▶ _WHAT THE TASK ASKS_
With "knee" as the search word, show every line of the material that has it.

═══ MATERIAL PROVIDED

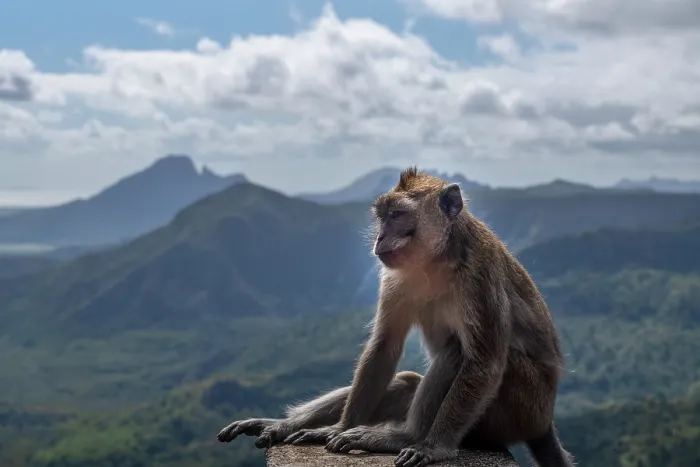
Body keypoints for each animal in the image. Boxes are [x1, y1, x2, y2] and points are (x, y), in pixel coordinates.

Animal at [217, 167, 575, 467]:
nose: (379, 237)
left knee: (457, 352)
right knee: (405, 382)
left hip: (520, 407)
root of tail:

══════
═══ MATERIAL PROVIDED

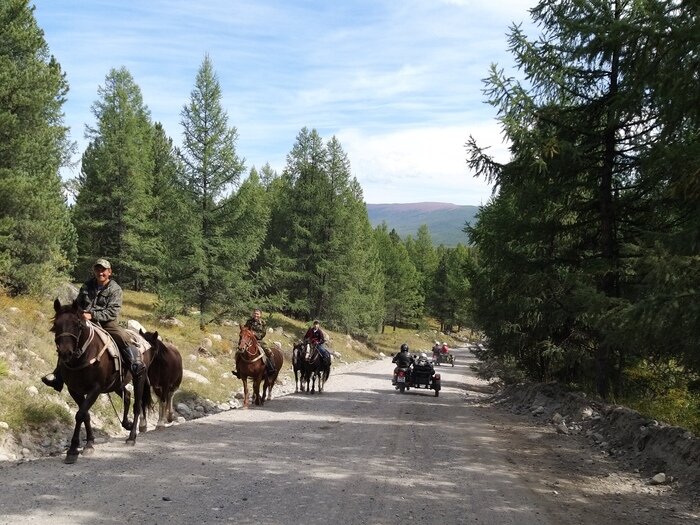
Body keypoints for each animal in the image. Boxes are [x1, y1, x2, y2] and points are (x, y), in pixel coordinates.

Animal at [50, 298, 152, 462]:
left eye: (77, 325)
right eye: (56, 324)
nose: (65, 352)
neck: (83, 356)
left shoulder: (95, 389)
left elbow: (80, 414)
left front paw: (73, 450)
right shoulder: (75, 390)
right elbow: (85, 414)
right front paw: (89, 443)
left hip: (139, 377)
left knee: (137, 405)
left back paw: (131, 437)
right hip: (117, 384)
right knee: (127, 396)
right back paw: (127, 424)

══════

▶ _TASK RESULT_
left knee: (457, 352)
right knee: (405, 382)
left knee: (137, 405)
right knee: (127, 396)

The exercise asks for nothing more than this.